Marijuana remains illegal in Wisconsin, although Democratic Gov. Tony Evers has proposed legalizing its use for medical conditions and decriminalizing possession of small amounts. He has signaled he is open to legalization for recreational uses. However, top Republicans in the GOP-run Legislature have vowed to block Evers’ proposals.

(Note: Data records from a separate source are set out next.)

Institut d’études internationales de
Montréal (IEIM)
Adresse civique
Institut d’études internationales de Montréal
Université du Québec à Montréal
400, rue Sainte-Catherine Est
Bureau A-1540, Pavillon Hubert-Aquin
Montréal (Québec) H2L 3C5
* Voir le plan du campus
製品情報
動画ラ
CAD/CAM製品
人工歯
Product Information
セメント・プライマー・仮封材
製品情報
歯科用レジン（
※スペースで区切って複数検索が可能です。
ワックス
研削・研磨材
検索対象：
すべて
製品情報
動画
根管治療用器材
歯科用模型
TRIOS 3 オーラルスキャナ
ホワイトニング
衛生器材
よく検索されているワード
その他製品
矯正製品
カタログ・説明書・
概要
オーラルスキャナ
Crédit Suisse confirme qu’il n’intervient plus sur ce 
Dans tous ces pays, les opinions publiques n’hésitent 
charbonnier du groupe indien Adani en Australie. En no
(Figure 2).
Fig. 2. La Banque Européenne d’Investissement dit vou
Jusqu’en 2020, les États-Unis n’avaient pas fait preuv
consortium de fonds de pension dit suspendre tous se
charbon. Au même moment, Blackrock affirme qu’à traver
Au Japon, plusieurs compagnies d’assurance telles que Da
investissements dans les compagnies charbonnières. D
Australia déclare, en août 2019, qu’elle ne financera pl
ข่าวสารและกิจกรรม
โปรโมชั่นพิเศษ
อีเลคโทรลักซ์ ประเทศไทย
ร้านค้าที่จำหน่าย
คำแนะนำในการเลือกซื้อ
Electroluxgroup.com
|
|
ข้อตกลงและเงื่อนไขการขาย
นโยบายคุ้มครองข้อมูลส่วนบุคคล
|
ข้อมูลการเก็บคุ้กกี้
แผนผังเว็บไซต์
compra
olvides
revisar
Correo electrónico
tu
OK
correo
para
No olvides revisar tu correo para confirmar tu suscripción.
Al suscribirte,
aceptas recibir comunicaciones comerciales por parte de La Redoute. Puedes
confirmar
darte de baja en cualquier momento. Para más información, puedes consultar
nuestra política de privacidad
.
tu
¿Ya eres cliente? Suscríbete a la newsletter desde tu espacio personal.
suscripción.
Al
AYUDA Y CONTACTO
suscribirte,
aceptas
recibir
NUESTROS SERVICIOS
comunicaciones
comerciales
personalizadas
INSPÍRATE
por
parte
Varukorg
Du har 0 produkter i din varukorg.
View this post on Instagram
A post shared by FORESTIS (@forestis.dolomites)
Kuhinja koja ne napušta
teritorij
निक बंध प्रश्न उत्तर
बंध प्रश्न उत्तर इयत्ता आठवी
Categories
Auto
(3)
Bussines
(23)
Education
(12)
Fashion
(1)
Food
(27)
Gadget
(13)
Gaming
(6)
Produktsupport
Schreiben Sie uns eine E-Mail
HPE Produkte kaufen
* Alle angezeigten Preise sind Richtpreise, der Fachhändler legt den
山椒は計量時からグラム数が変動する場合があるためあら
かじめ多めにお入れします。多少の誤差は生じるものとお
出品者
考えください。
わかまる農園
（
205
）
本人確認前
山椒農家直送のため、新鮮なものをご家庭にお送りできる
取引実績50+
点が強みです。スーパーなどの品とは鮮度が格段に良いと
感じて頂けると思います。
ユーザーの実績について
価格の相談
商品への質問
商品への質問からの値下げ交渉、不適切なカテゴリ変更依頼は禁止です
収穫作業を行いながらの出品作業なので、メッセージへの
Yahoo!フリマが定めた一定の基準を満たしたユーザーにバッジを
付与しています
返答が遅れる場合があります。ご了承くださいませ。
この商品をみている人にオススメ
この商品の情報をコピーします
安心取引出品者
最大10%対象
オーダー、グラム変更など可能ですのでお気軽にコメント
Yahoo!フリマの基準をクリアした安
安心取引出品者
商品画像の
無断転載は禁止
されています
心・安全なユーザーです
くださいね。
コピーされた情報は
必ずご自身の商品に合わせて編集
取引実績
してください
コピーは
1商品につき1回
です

Kickapoo Kind [a CBD and hemp shop in Viroqua, Wis.] owner Tim Murphy said he has seen the popularity of cannabis blossom, including among some unlikely people. Customers come from many miles away to check out Murphy’s products. The shop recently moved to larger space on Main Street in Viroqua to handle the demand.
“I’ve had people come from Richland Center, Prairie du Chien, Elroy, all over,” Murphy said. “All walks of life. I’ve had 90-year-old grandmas in here, and I’ve had little babies (with epilepsy) in here. Every single walk of life that you can think of has walked through that door.”
(I don’t use these products, but others should be free to do so. This consumer trend is, so to speak, home grown. For years, prohibitionists and drug warriors have insisted – pretended, truly – that demand for these products came from outsiders, non-residents, urban dwellers, non-whites, etc. Oh, no: there is broad, local support.)
Eillie Anzilotti reports Madison is the first city to go 100% electric for its bike share:
As of June 18, BCycle, the local bike share, became the first citywide system in the U.S. to transition its fleet entirely to electric-assist bicycles. “We have seen the e-bike trend in the larger bike business exploding in the past few years, and we’re so excited for it to come into bike share,” says Morgan Ramaker, exeutive director at BCycle.
BCycle is a nationwide bike-share provider owned by Trek Bikes, which is based near Madison in Wisconsin. With 47 dock-based systems across the U.S., including Indego in Philadelphia and B-Cycle in Houston, BCycle is one of the largest providers in the country. Though it’s privately owned, it works closely with local governments in each city where it has a presence to understand local needs.
I’ve thought for some time that weed legalization has some serious legs as a populist issue with the potential to substantially alter state politics. The D-Team has figured this out. The R-Team, still dealing with a half-century legacy of making political hay by hippie-bashing, is way behind the curve.
When the city of Waukesha, no hotbed of progressive ideas, voted 77% for a weed-legalization referendum, It should have occurred to Fitz and Vos that the ground was shifting radically under them and the old drug-warrior war-horses that they have been riding for 50 years were pulling up lame. Vos has sort-of figured it out, but Fitz remains unreconstructed.
This has the potential to make the WI Republican caucus resemble the horse-barn at Santa Anita, with lots of black wreaths hanging on the stable doors. Will Republicans evolve, or perish?? This is as non-partisan, and as cross-cultural, a political issue as I have ever seen, and could well have the legs to defeat Gerrymandering.
Unreconstructed is the word – many Walworth County officials, for example, will fight the drug war until the last dog dies. It’s funny about some of these men – on cannabis, business welfare, immigration: they will hold to backwards policies even at the expense of their fellow residents’ economic well-being and individual health choices.
So be it: better to draw these distinctions between the parties plainly, and put the matter to the electorate. Many of these unreconstructed men will live long enough to see the ruin of their life’s work. The collapse of their way should have come sooner; there is at least a measure of recompense that it’s coming (however slowly) now.